-- Instrucción de trabajo 1 --
En el extracto sobre la codicia, ¿por qué a los siete pecados se les llama «capitales»?
-- Instrucción de trabajo 2 --
Según el extracto sobre la codicia, ¿qué es lo único que cambia en las dimensiones de la conducta humana que no varían en el tiempo? Menciona todo lo que se nombra.
-- Instrucción de trabajo 3 --
Reescribe como lista breve el párrafo del extracto sobre la codicia que empieza «Así fue como en la historia», conservando sus datos principales.

++++ Extracto de página

La codicia y el menos común de los sentidos
Siempre impresiona ver como los seres humanos tropezamos con las mismas piedras y repetimos las mismas torpezas y desaciertos que generaciones anteriores. Hay dimensiones de la conducta humana que no varían en el tiempo, sólo cambian sus formas, su apariencia, su ropaje y su envoltura.
Así fue como en la historia del pueblo de Israel bastaron los diez mandamientos que recibió Moisés para recoger todas las conductas negativas de las que somos capaces las personas. Posteriormente, bastó formular los llamados “siete pecados capitales” para reunir los vicios que pueden anidarse en el corazón humano, y se les llama “capitales” porque son el origen de muchas otras torpezas. Uno de eso pecados capitales es la codicia, que en el ávido deseo de bienes siembra la desolación y mezquindad en los que caen en sus redes y en la sociedad.

++++++++
++++ Entradas proporcionadas

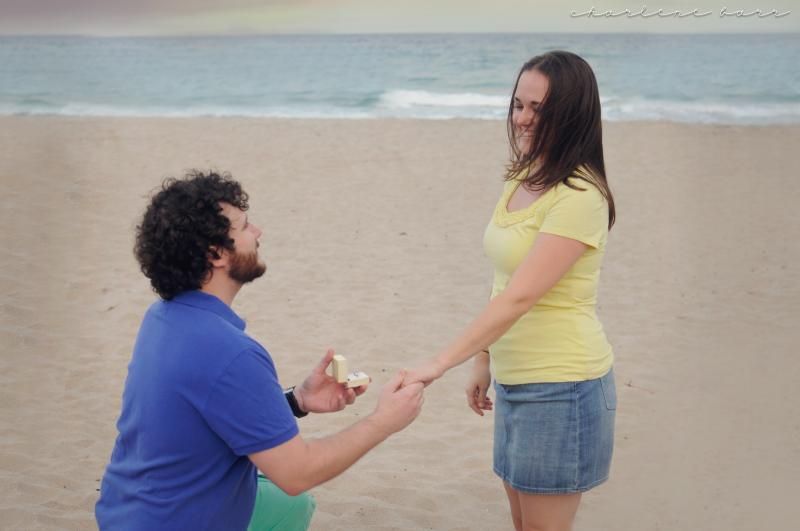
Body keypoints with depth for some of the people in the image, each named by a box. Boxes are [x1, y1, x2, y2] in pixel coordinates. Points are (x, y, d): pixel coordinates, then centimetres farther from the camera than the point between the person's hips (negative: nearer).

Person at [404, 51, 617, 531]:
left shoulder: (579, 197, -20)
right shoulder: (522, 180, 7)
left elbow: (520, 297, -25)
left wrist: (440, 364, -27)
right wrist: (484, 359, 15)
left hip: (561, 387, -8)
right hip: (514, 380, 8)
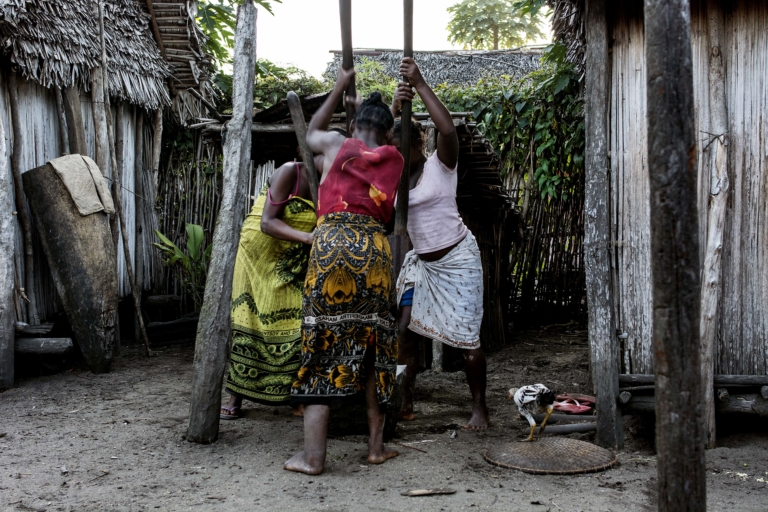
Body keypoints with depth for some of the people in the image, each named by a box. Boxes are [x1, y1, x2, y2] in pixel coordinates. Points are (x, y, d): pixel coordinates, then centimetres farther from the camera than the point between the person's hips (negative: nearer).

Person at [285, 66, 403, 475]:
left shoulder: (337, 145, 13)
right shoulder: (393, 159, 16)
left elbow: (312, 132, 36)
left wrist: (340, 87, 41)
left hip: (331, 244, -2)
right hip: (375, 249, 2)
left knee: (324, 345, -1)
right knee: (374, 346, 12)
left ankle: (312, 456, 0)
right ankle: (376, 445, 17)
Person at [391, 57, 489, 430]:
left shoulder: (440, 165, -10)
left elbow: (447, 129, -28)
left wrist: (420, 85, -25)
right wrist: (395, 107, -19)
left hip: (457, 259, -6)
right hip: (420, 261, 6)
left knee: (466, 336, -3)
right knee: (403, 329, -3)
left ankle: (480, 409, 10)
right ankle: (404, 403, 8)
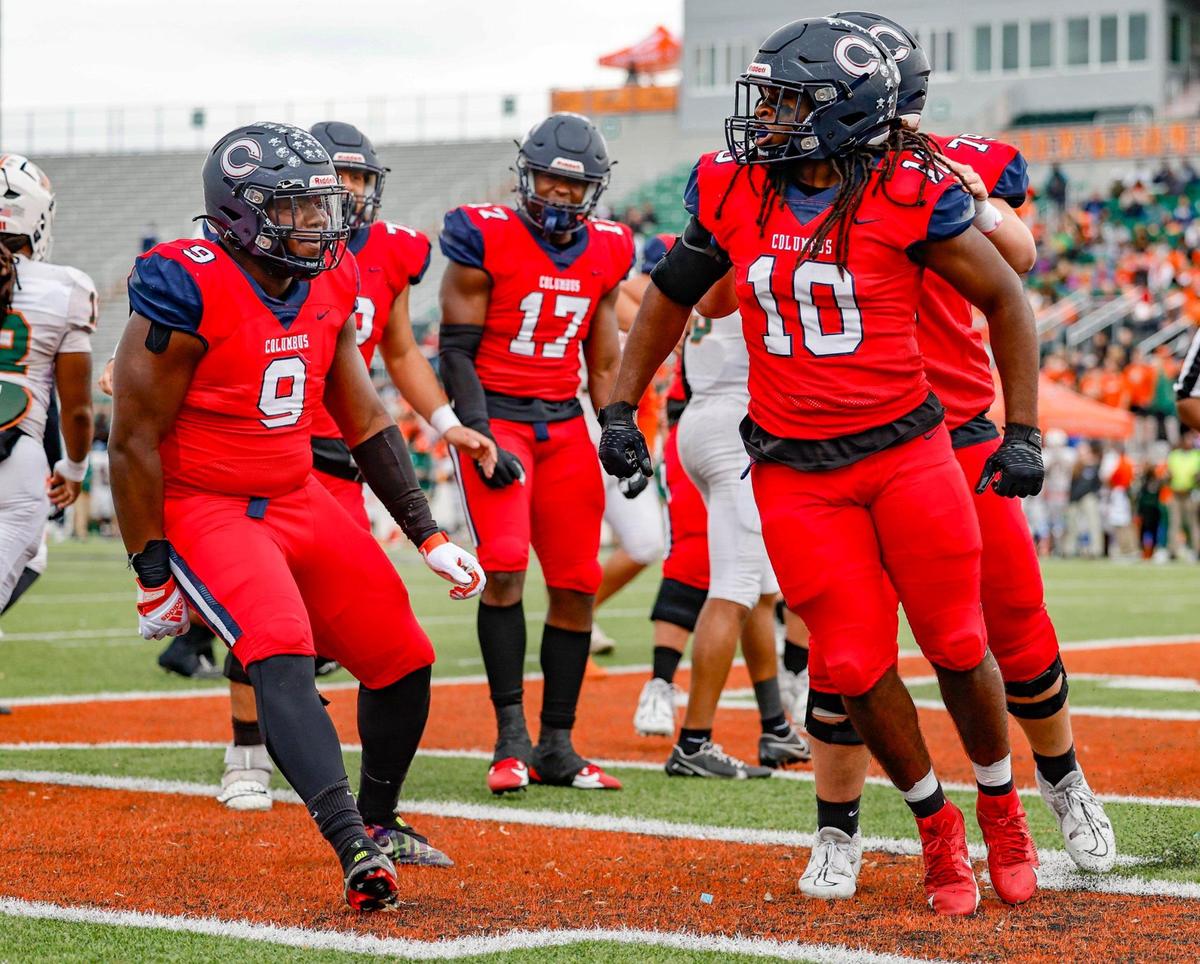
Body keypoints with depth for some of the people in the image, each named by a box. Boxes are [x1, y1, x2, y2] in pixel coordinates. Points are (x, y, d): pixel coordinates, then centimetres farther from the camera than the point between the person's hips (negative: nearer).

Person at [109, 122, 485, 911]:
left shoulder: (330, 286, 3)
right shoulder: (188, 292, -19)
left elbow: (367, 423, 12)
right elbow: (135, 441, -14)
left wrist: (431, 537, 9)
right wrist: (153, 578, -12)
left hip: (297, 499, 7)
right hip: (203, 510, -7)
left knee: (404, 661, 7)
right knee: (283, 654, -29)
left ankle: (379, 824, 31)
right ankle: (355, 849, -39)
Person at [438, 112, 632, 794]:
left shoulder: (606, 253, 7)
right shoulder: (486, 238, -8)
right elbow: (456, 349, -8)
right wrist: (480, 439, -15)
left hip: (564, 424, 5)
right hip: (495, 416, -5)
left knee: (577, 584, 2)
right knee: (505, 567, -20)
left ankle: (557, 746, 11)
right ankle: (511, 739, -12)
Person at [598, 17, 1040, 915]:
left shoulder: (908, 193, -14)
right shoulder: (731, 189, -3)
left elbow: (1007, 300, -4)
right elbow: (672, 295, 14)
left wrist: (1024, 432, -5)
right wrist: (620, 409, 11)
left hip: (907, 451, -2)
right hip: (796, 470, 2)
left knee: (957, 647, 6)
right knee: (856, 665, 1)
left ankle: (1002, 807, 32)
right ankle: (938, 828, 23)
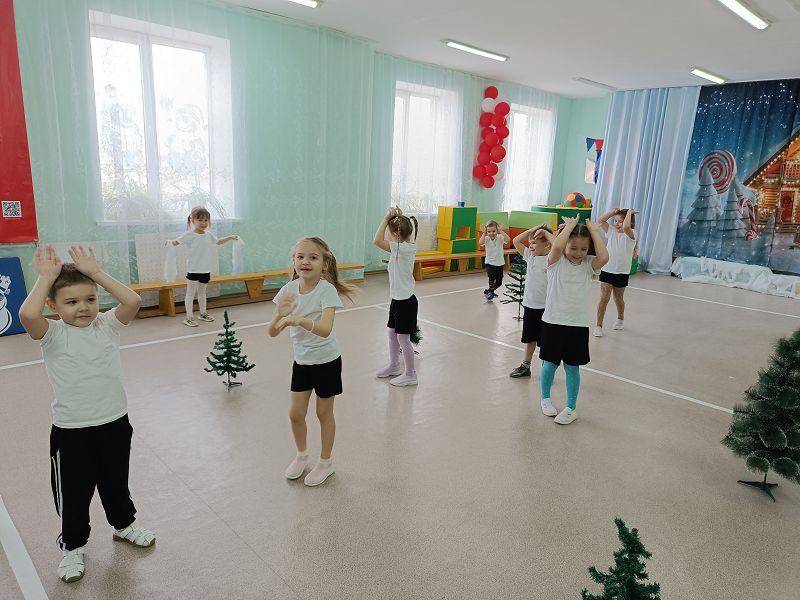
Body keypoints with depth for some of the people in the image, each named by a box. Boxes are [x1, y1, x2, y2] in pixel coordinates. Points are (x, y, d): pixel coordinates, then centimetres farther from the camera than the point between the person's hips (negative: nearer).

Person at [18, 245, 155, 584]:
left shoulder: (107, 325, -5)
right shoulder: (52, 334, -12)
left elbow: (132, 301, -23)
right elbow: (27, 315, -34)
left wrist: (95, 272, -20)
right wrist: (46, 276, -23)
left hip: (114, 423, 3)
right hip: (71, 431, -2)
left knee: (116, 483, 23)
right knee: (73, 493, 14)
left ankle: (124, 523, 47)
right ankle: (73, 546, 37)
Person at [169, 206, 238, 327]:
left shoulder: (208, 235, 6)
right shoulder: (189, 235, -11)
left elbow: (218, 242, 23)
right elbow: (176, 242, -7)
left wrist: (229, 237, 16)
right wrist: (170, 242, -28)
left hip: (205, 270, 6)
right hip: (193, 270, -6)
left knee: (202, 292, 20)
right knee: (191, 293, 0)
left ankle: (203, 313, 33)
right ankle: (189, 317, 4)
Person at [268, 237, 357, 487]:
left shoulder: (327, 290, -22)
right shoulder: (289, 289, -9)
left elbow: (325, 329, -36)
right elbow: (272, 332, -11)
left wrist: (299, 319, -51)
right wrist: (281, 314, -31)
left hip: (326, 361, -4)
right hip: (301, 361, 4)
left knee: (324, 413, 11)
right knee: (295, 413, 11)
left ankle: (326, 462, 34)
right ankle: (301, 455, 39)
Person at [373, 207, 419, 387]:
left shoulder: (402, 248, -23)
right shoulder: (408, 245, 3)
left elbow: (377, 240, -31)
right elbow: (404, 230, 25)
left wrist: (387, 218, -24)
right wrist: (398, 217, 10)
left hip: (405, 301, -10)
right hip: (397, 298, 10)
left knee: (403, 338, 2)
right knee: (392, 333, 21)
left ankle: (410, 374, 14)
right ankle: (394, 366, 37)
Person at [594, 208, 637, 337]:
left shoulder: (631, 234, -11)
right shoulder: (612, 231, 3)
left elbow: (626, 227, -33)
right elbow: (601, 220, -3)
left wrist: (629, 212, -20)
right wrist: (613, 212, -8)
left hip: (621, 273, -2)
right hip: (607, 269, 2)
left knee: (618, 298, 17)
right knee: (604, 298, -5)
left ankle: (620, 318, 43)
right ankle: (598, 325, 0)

++++++++
++++ Entradas proporcionadas

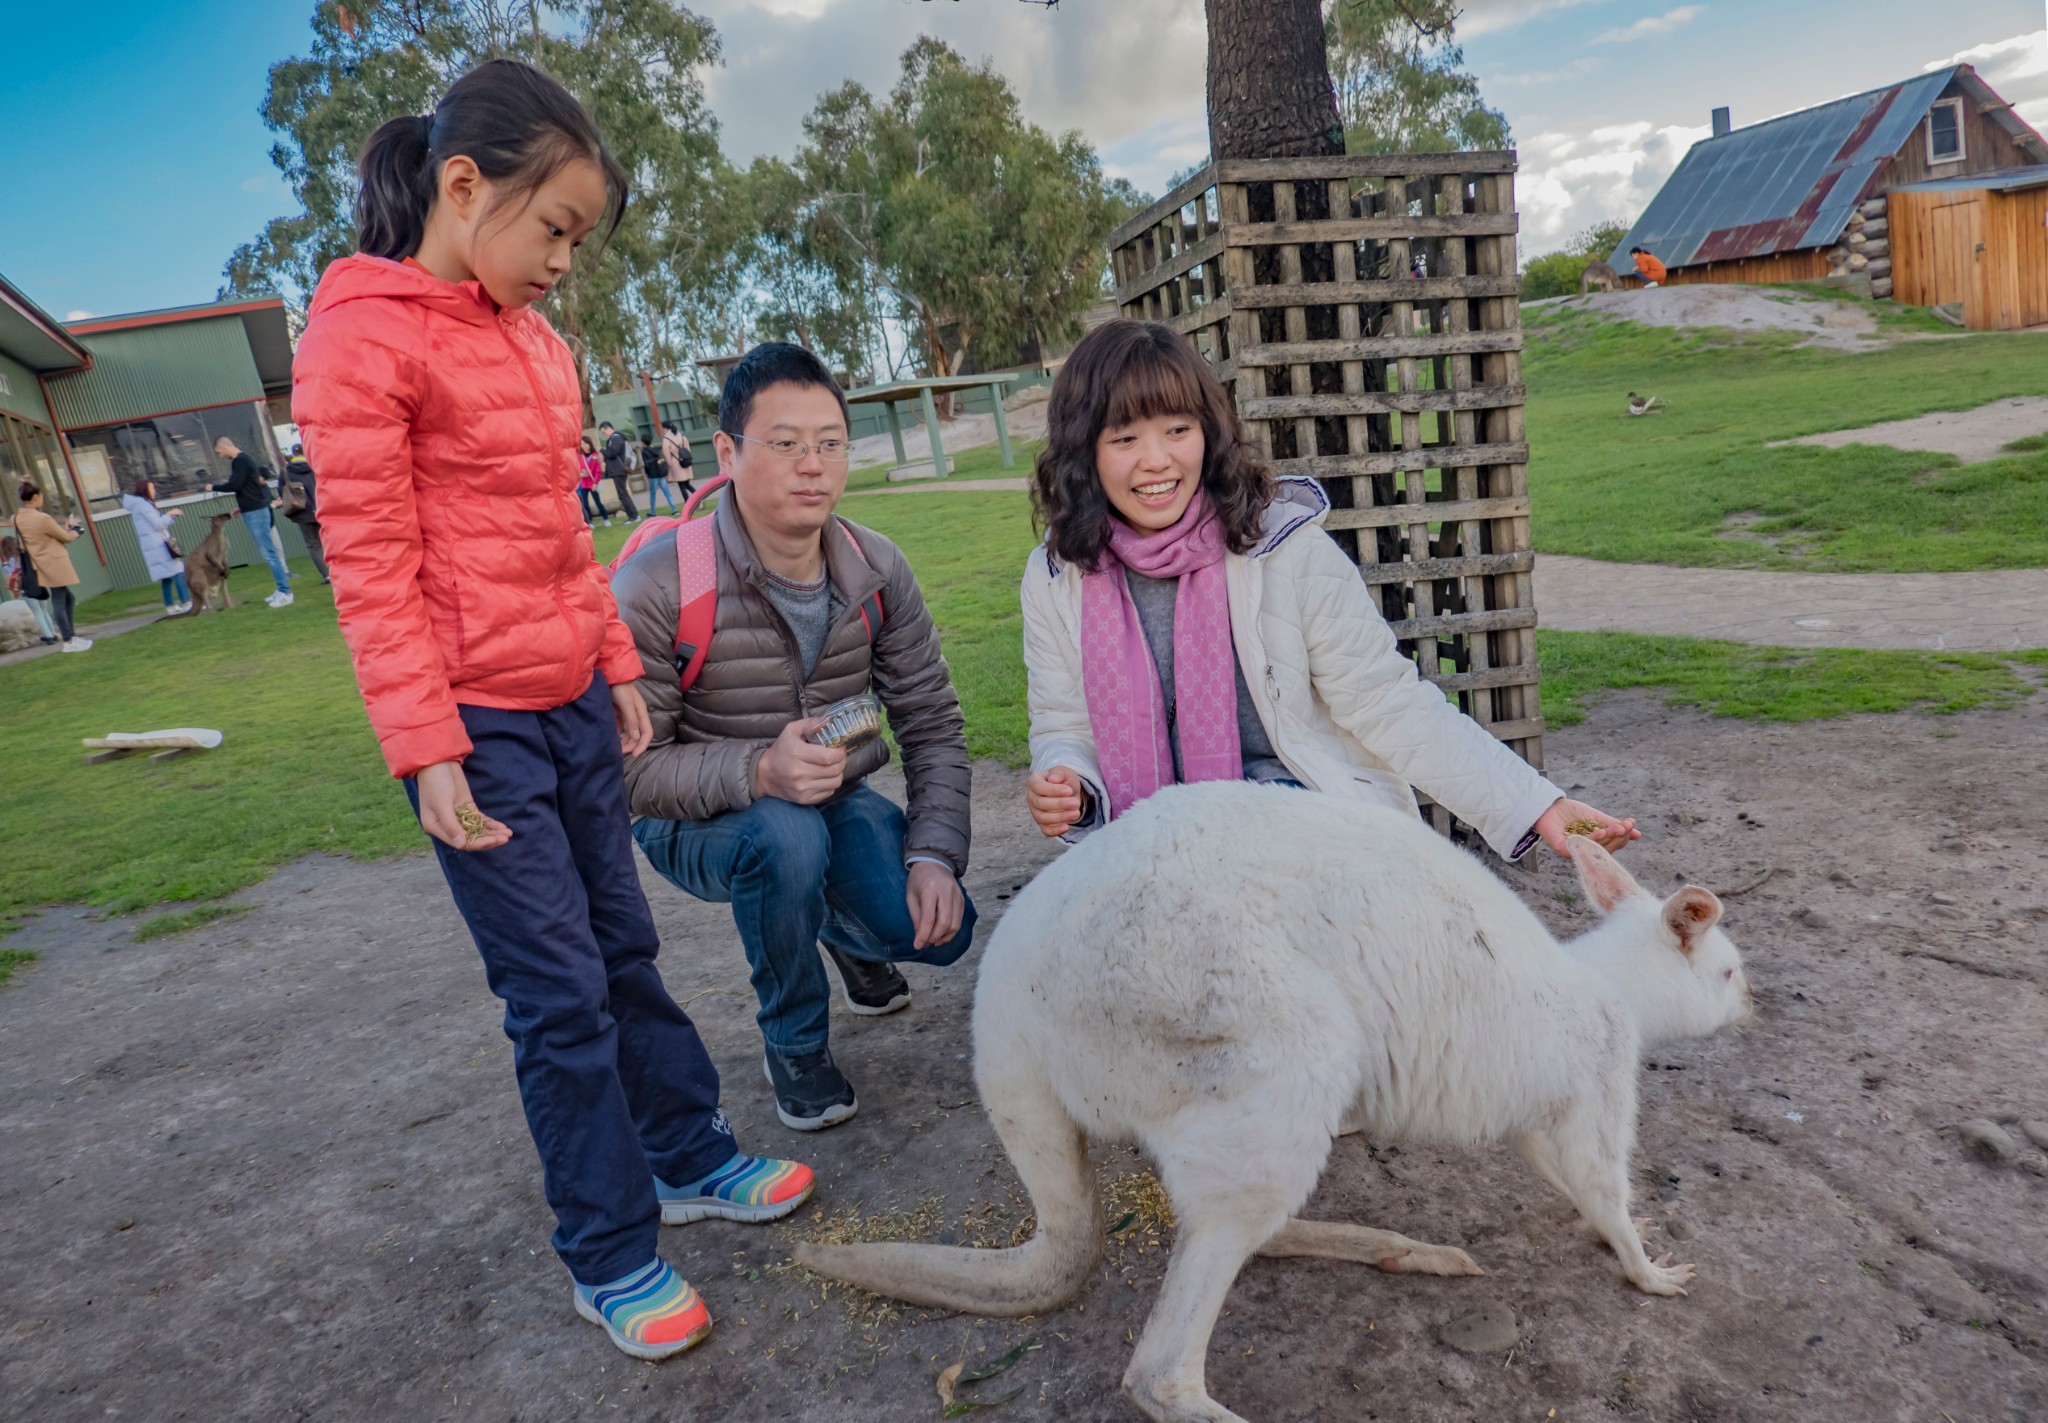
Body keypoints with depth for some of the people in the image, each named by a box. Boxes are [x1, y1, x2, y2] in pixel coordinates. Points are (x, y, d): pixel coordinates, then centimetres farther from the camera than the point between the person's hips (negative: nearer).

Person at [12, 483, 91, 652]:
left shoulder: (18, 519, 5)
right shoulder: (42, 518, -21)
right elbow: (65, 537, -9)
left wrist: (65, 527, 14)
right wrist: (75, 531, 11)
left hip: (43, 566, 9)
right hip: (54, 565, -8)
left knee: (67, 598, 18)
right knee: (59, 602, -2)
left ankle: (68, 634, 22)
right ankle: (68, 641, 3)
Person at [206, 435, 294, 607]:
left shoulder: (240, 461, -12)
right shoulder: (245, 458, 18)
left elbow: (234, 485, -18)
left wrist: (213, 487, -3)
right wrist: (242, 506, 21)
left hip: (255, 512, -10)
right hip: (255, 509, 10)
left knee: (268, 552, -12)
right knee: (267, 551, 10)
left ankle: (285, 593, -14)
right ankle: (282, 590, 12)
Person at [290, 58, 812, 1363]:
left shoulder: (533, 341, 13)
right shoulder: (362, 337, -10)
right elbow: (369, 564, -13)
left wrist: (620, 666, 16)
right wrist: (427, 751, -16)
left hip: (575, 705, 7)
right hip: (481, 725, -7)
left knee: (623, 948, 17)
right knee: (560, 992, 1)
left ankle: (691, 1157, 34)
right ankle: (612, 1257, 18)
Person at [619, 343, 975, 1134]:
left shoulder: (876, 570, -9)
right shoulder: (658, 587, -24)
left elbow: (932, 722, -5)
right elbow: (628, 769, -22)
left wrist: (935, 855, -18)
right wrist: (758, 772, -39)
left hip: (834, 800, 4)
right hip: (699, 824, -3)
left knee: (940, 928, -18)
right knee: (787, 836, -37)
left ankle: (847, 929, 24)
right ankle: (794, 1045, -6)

++++++++

-- Respuesta 1 --
Porque son el origen de muchas otras torpezas.

-- Respuesta 2 --
- Sus formas
- Su apariencia
- Su ropaje
- Su envoltura

-- Respuesta 3 --
- En la historia del pueblo de Israel, los diez mandamientos que recibió Moisés bastaron para recoger todas las conductas negativas de las personas.
- Después, los «siete pecados capitales» reunieron los vicios que pueden anidarse en el corazón humano.
- Se llaman «capitales» porque originan muchas otras torpezas.
- Uno de ellos es la codicia, que, en el ávido deseo de bienes, siembra desolación y mezquindad en quienes caen en sus redes y en la sociedad.